In the above described shaft supporting construction, a load Fd, caused by a reaction force to the compression of fluid during the operation of the apparatus, acts on a bearing means 34' which rotatably supports the oribiting scroll member. Therefore, since drive shaft 13' is connected to the bushing 33' through the drive pin, this load Fd is transmitted to the shaft 13' which is rotatably supported by the two bearing means 16', 19' disposed within the sleeve 17' of front end plate 11'. At this time, the load FB.sub.1 and FB.sub.2 acting on the two bearing means 16' and 19' are given by:
FB.sub.1 =Fd+FB.sub.2, since the illustrated upwardly directed force is equal to the sum of the downwardly directed forces; and PA0 FB.sub.2 (X.sub.2)=Fd(X.sub.1), since these oppositely directed moments are equal.

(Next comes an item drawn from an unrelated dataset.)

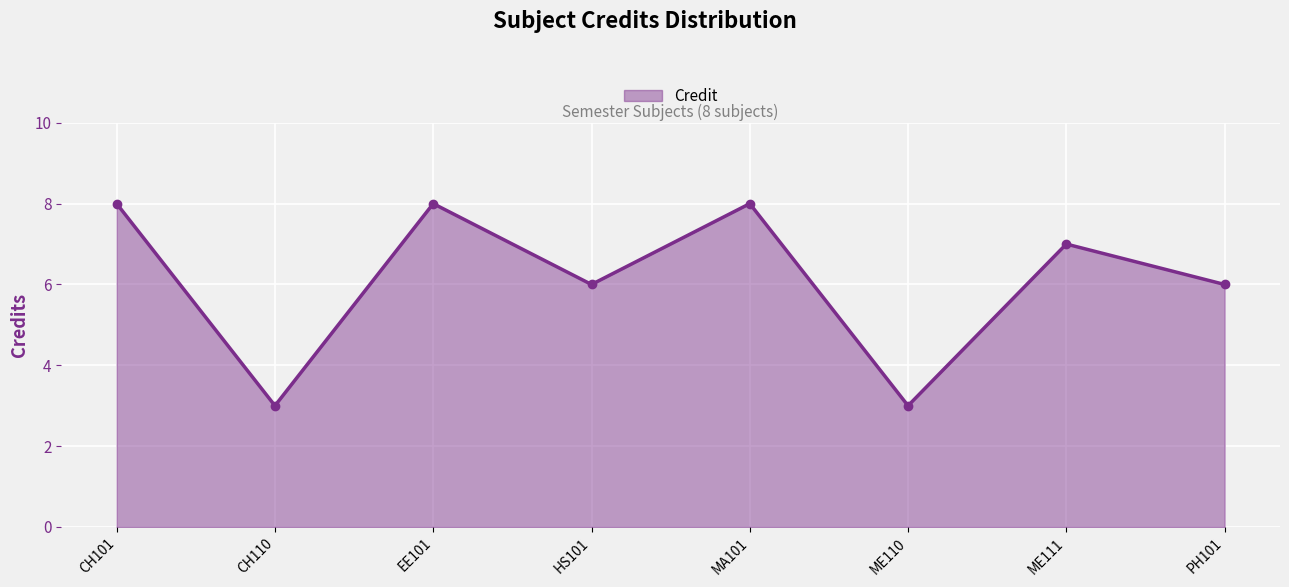

Reading left to right, extract all data points from this chart.

8	3	8	6	8	3	7	6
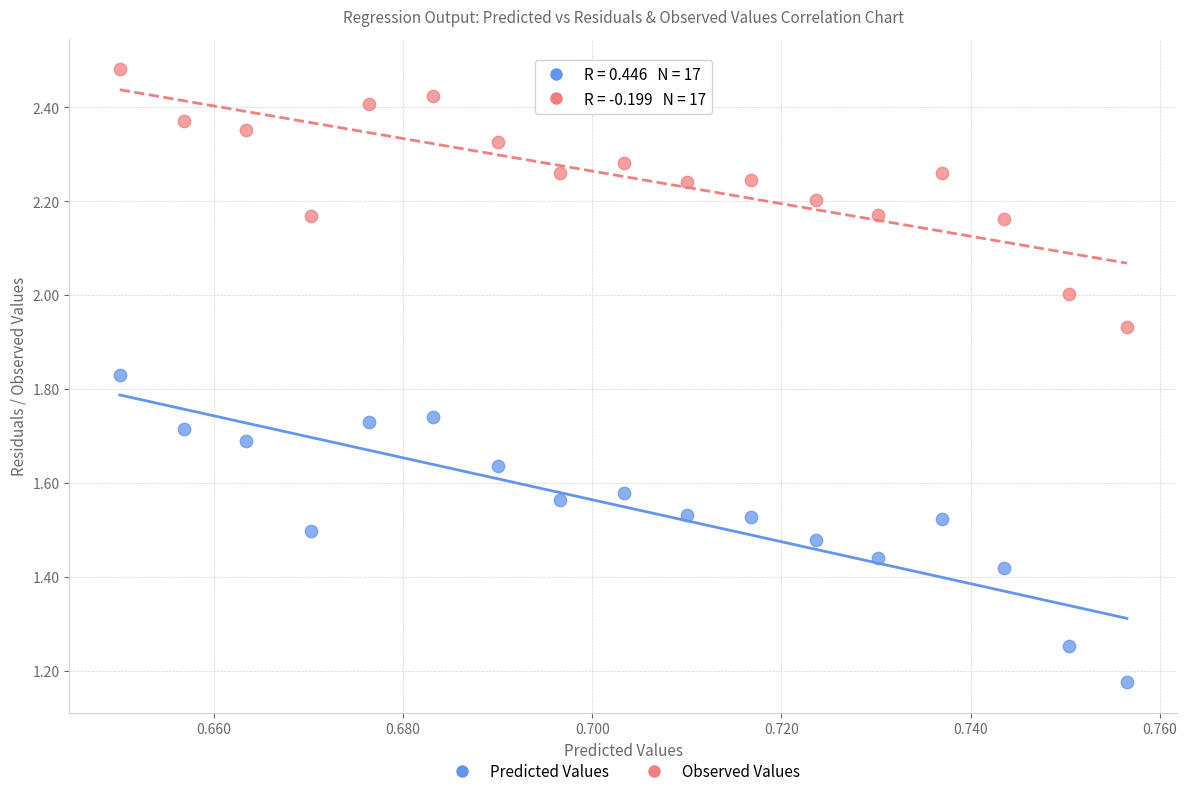

Which series reaches the maximum Y coordinate?

Observed Values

Therefore, if the distance X.sub.2 is made longer, the load FB.sub.1 and FB.sub.2 acting on the two bearing means would be decreased and thereby the durability of these bearing means would be improved. However, in the general construction of the apparatus, a shaft seal assembly 20' is assembled on the drive shaft 13' within the sleeve 17' of front end plate 11' and placed outwardly of and against the bearing means. Therefore, if the distance X.sub.2 is made greater, the total length of apparatus will be increased.
A scroll-type fluid apparatus of this type is suited for use as a refrigerant compressor of an automobile air-conditioner. Generally, the compressor is coupled to a magnetic clutch for transmitting the output of the engine to the drive shaft of the compressor. The magnetic clutch comprises a pulley, magnetic coil, hub and armature plate. The pulley, which is usually rotated by the output of the engine, is rotatably supported by the sleeve through a bearing means disposed on the outer surface of the sleeve, and the magnetic coil is fixed on the outer surface of the sleeve.
The sleeve, which supports the pulley and magnetic coil, extends from an end surface of the housing and is cantilevered, therefore, the sleeve requires mechanical strength. Because tensile force of the belt which connects the pulley and the engine for transmitting the rotary motion is transmitted to the sleeve through the pulley and the bearing means, the thickness of the sleeve has a lower limit so that diameter of the bearing means which supports the pulley cannot be decreased. The outer diameter of compressor unit itself is thereby increased.